– L’intérêt pour l’Amérique latine semble se confirmer et les Pouvoirs Publics français ont, depuis quelque temps, pris la mesure des enjeux que représente le sous-continent américain. Consolidée sur le plan politique et institutionnel (alternances démocratiques, gouvernements « progressistes » s’inscrivant dans la durée, nouvelle légitimité reconnue aux Etats dans leur rôle d’Etat-providence, grâce à la mise en œuvre de programmes sociaux…), cette zone géographique conserve cette singularité, unique au monde, d’être à la fois démocratique, pacifique, largement désarmée et dénucléarisée. Cet espace, en forte croissance économique (avec, en moyenne, un taux de croissance du PIB de 5% de 2003 à 2013) marqué par des résultats exceptionnels dans le domaine économique et social, a vu l’extrême – pauvreté diminuer bien que la région demeure l’une des plus inégalitaires de la planète.

– Cette zone avait été un peu délaissée dans le passé tant l’Asie avait quelque peu monopolisé l’attention des Pouvoirs Publics. Par ailleurs, la focalisation sur le seul Brésil avait un peu occulté l’intérêt des autres pays émergents de la région (« les jaguars ») tournés vers l’Asie- Pacifique (Chili, Pérou, Colombie, Panama…). Ces trois derniers pays ont fait l’objet d’une visite de Laurent Fabius en 2013. Il y a donc eu prise en compte de travailler avec l’ensemble de la région sous l’angle de sa diversité géographique et politique. Cet ensemble a donc été « couvert » à haut niveau politique, qu’il s’agisse des pays libéraux, des pays progressistes de l’ALBA – TCP (Alliance bolivarienne pour les Amériques – Traité de commerce des peuples) ou encore des pays considérés plus « sensibles » diplomatiquement comme le Venezuela ou Cuba. A titre d’exemple, le niveau des relations franco-cubaines, qui s’est beaucoup renforcé au cours des dernières années, en témoigne comme la visite qu’effectuera à La Havane, Laurent Fabius le 11 avril 2014. Au terme de la première année du nouveau quinquennat (juin 2013), l’intensification des échanges bilatéraux s’est renforcée. Le nombre de visites officielles (ministérielles et présidentielles) effectuées de part et d’autre, était déjà équivalent à l’ensemble des visites réalisées au cours du dernier quinquennat .

– Tout en consolidant le « partenariat stratégique » avec le Brésil (visite d’Etat en France de la Présidente Dilma Rousseff – décembre 2012- et visite d’Etat au Brésil du Président François Hollande-décembre 2013), le gouvernement a renoué des liens avec différents gouvernements latino-américains.
– Avec le Mexique, la « normalisation » des relations bilatérales s’imposait après « l’affaire Cassez » et l’annulation de l’Année du Mexique en France.
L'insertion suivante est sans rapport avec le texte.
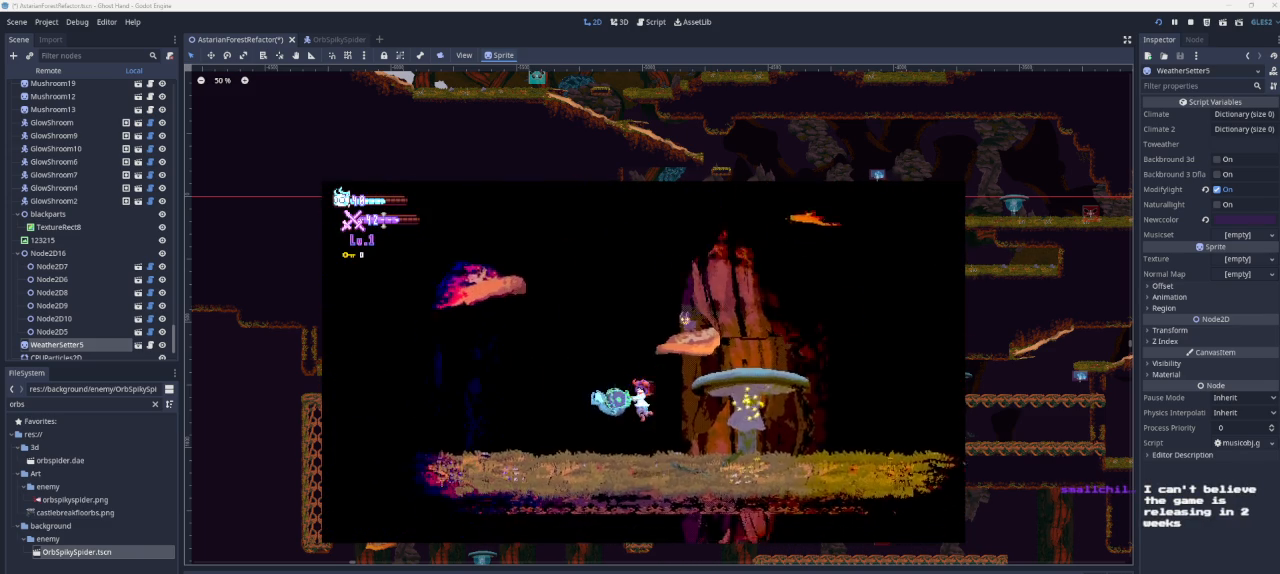
{"buttons": [], "left_stick": "left", "right_stick": "center", "events": [[33, "CROSS", "down"], [467, "CROSS", "up"]]}
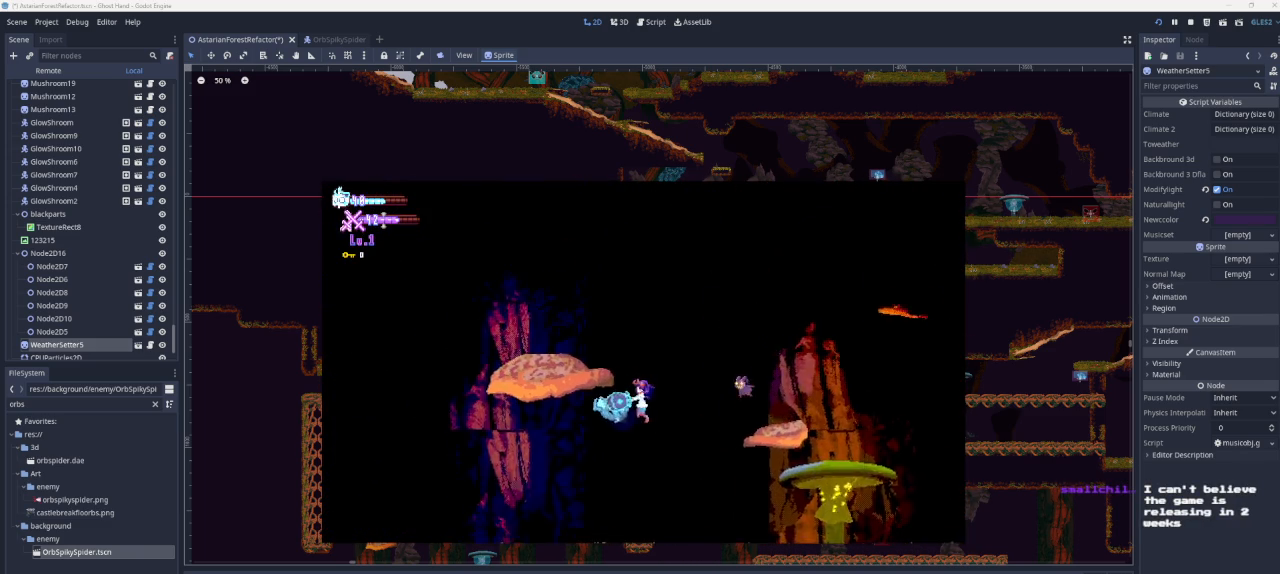
{"buttons": [], "left_stick": "right", "right_stick": "center", "events": [[467, "left_stick", "right"]]}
Les liens ont été utilement renoués, d’abord sur le plan diplomatique puis au niveau politique et ont été confirmés par la visite du Président Enrique Peña Nieto en France en octobre 2012, celle de Laurent Fabius à Mexico le 14 juillet 2013, le lancement du conseil stratégique franco-mexicain en 2013 et la visite d’Etat du Président Hollande au Mexique en avril 2014. Ces étapes nécessaires conditionnent l’intensification des échanges sur tous les autres plans (économiques, culturels, scientifiques, universitaires, coopération décentralisée…) et devraient être annonciatrices d’un nouvel élan des relations franco-mexicaines. La volonté du Mexique d’appuyer sa diplomatie sur le multilatéralisme – pour accroître son influence dans le monde- peut donner à la France de pouvoir compter sur un nouvel allié sur la scène internationale (OCDE, G20, nombreux enjeux multilatéraux, en particulier sur les questions environnementales..). La position géopolitique du Mexique est singulière (à la fois nord-américain dans le cadre de l’ALENA, latino-américain au sein de la CELAC et Pacifique, membre de « l’Alliance du Pacifique » ).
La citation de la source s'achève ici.